Глазки у бабули виновато забегали.
— Так ведь у нас тут часто шумят. Ага. То напьется кто-нибудь, то еще что. Вот третьего числа Ванька Косой из армии вернулся, так у них во дворе три дня кричали и грохотали. Салюты даже пускали! Ага. Если кажный раз милицию вызывать, то никаких милицейских машин не напасешься! Гражданин следователь… — Бабуля понизила голос почти до шепота. — …А что, правду говорят, что профессора нашего топором зарубили?
Турецкий поморщился и сказал:
— Рассказывайте дальше.
Старуха разочарованно вздохнула.
— Дальше? А дальше выскочили они за околицу и в машину свою залезли. Мотор завели и укатили. Вот и вся история.
— Какая была машина?
— Да нешто я знаю? Автобусик такой маленький. Белый. Или… не белый?
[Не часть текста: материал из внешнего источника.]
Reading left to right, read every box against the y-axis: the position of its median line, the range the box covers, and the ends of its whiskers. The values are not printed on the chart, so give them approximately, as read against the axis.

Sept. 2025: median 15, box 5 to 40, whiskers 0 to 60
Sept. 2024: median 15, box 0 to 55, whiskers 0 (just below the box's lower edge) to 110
— Товарищ следователь, не все она вам рассказала, — произнес хрипатый голос у Турецкого за спиной.
Александр Борисович обернулся и увидел перед собой старика, мужа разговорчивой бабули.
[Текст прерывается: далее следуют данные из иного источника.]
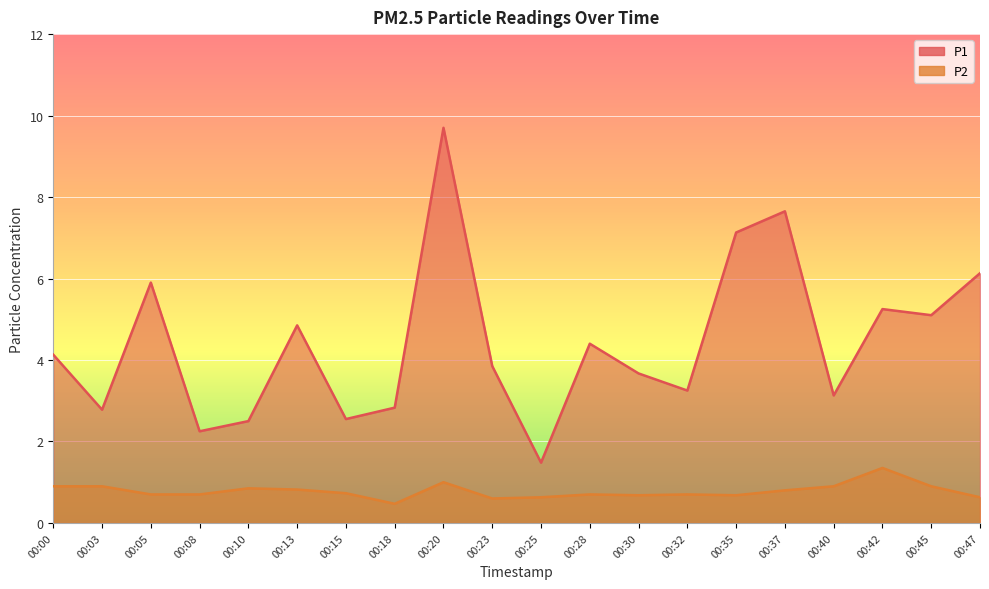

True or false: P1 and P2 cross at least once.

False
— Что? — спросил Турецкий.
— А то. Про шустрого она вам сказать забыла.
— Не забыла, а просто очередь до него еще не дошла! — сердито возразила старуха.
— Что за шустрый? — быстро спросил Турецкий.
Старик открыл было рот, но ответить не успел, бабуля вновь перехватила у него инициативу:
— А вот как только грохот у профессора в доме начался, так сразу паренек из ограды выскочил. Выскочил и к развалинам понесся. Прямо как заяц! Прыткий такой!
Турецкий грозно нахмурился:
— А вот с этого места давайте поподробнее.
В машине было душно, и Александр Борисович открыл окно.
— Сань, ты что, в могилу меня хочешь свести? — возмутился Грязнов. — Я ведь неделю как из больницы.
— Ах да. Прости.
Александр Борисович досадливо крякнул и снова закрыл окно. Сыщики продолжили разговор.
— Стало быть, профессора убили бритоголовые, — задумчиво произнес Грязнов. — А заяц…
— А заяц — это Андрей Черкасов, — закончил за него Турецкий. — Тот самый Печальный Скинхед. Опоздали мы, Слава. Теперь ищи-свищи ветра в поле. Меня вот что интересует: как они его вычислили?
— Как всегда. Стукнул кто-то. Кто-то из тех, кому Черкасов доверял.
— Гм… — Турецкий поскреб пальцами подбородок, который давно уже нуждался в хорошей бритве. — Значит, шерстить нужно среди самых близких друзей. Есть у меня один такой на примете. Семен Кондаков. Говорят, они с Черкасовым в университете были не разлей вода. Кстати, я с ним уже беседовал.
— И как?
Александр Борисович пожал плечами:
— Темный парень. Говорит спокойно, но глаза бегают, как у рецидивиста на очной ставке.
Грязнов хмыкнул:
— Так, может, у него просто проблемы с глазами? Косоглазие там или еще что?
— Может быть, — усмехнулся в ответ Турецкий. Он вынул изо рта окурок и вдавил его в переполненную пепельницу. — Сегодня же это узнаю. И если косоглазие здесь ни при чем, у меня к господину Кондакову есть пара хороших вопросов. Ты со мной поедешь?